For now, the effort is limited to Montana, North Dakota and South Dakota. But BLM officials and industry observers said a nationwide approach is inevitable as the Obama administration tries to reconcile energy demands with climate change worries.

“We are working on addressing it nationally,” said BLM spokeswoman Celia Boddington. “That discussion is already underway.”

Energy companies and industry groups are closely tracking the effort, concerned the Montana case could lead to new restrictions against drilling on federal lands from Alaska to Arkansas.

“This has the potential to affect all oil and gas development in this country,” said Dave Galt with the Montana Petroleum Association. “It really raises questions about the ability to do new exploration and development.”

Oil and gas production is one of the largest U.S. sources of methane, a greenhouse gas at least 20 times more potent than carbon dioxide. Industry activities account for 2 percent of total U.S. greenhouse gas emissions annually.

Before the methane can be captured and sold as natural gas, vast quantities of it leak from aging oilpatch equipment. Companies also routinely vent methane directly into the atmosphere as part of the drilling process. And crew trucks, drilling rigs and other machinery churn out significant quantities of carbon dioxide.

Realizing lost gas means lost dollars, companies in recent years have started plugging those leaks on their own or through voluntary programs. One program run by the Environmental Protection Agency encourages companies to use more efficient technologies and retrofit existing wells with leak-prevention devices.

In the past, such efforts took a backseat to increased production through drilling.

Companies were anxious about meeting their production targets so they could keep investors happy, said John Savage with the Verdeo Group, Inc., which works with energy companies to upgrade their equipment.

But Savage said companies increasingly are focused on eking out more profits by reining in so-called “fugitive” methane emissions. He said they also are motivated by the likelihood of new greenhouse gas restrictions from either Congress or the EPA.

“The ones that figure it out first and best are going to have a competitive advantage,” he said.

Oil and gas companies hold leases on 45 million acres of federal land nationwide, including 1.9 million acres sold last year.

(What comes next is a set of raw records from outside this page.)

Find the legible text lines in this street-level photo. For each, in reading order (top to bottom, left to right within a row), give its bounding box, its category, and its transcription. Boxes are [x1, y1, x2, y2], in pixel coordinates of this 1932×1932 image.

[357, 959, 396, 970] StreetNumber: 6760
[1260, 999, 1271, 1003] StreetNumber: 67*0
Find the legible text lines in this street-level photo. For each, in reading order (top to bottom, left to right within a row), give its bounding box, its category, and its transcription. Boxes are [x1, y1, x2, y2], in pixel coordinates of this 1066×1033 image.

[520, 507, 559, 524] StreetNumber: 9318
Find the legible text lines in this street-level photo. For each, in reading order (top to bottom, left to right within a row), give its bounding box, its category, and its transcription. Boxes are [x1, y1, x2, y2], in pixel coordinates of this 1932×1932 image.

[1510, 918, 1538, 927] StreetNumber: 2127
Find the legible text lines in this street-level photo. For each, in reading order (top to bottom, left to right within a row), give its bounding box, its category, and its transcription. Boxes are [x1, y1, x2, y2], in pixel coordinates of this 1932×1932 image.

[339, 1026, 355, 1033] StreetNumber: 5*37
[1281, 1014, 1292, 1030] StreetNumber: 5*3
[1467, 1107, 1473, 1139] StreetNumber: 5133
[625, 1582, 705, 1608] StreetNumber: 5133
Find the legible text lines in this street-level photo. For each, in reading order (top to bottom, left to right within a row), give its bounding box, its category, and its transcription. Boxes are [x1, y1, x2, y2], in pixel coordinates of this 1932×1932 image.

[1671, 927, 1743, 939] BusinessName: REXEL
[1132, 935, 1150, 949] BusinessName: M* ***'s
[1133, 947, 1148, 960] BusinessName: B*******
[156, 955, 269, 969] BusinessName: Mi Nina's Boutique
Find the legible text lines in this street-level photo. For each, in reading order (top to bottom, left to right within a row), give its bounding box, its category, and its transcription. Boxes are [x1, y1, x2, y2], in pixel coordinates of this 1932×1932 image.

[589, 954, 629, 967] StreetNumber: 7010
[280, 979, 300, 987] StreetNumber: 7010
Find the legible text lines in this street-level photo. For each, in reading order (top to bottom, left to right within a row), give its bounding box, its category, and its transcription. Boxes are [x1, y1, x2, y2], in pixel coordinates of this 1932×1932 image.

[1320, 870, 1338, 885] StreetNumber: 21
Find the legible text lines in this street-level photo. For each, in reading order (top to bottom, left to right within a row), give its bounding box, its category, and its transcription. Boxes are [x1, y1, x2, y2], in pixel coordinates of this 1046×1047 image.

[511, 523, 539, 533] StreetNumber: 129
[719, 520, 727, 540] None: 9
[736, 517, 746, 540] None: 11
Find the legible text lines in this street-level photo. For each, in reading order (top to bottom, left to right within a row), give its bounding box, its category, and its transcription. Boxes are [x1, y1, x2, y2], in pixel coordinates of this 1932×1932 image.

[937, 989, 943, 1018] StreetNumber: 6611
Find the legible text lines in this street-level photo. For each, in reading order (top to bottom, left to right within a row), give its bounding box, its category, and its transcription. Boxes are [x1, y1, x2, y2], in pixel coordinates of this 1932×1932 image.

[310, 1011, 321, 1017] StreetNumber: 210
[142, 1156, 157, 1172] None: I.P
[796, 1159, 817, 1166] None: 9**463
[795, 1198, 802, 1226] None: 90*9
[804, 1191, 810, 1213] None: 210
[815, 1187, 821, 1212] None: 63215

The majority of the leases, comprising more than 40 million acres, are in Alaska and seven Western states — Colorado, Montana, Nevada, New Mexico, North Dakota, Utah and Wyoming.

Those figures do not include offshore oil and gas leases.

In 2009, oil and gas was extracted from about a third of onshore leases, or just under 13 million acres.

That’s only a portion of overall oil and gas activity, which also takes place on private and state land. But in the West, where public and private lands are interspersed in checkerboard fashion, access to federal acreage often drives development decisions.

Interior Secretary Ken Salazar in January announced plans for broad reforms of the onshore leasing program.

He criticized what he called the Bush administration’s “anywhere, anyhow” approach to energy development, saying it had carved up the landscape, disrupted communities and spurred courtroom battles and administrative challenges that left the industry unsettled.

The reforms are expected to be released in coming weeks and will include stricter environmental reviews. It is uncertain whether greenhouse gas emissions will be included.

Salazar said the reforms would restore the balance between competing demands for public lands and provide certainty for companies hesitant to invest in new drilling.

But the recent move to suspend and postpone leases in Montana and the Dakotas has had the opposite effect, Galt said, causing confusion among companies that perceive the balance tilting against development.

Rep. Denny Rehberg, a Montana Republican, characterized the suspensions as “another attack on good-paying jobs in the West” by an alliance of special interest groups and Washington, D.C. bureaucrats.

BLM spokeswoman Boddington compared the criticisms to past “sage brush rebellions” against the BLM, in which rural Western lawmakers rebelled against perceived heavy-handed actions by federal regulators.

“BLM is used to that,” she said. “Our response is that oil and gas leasing is an important element of our multiple-use mandate.”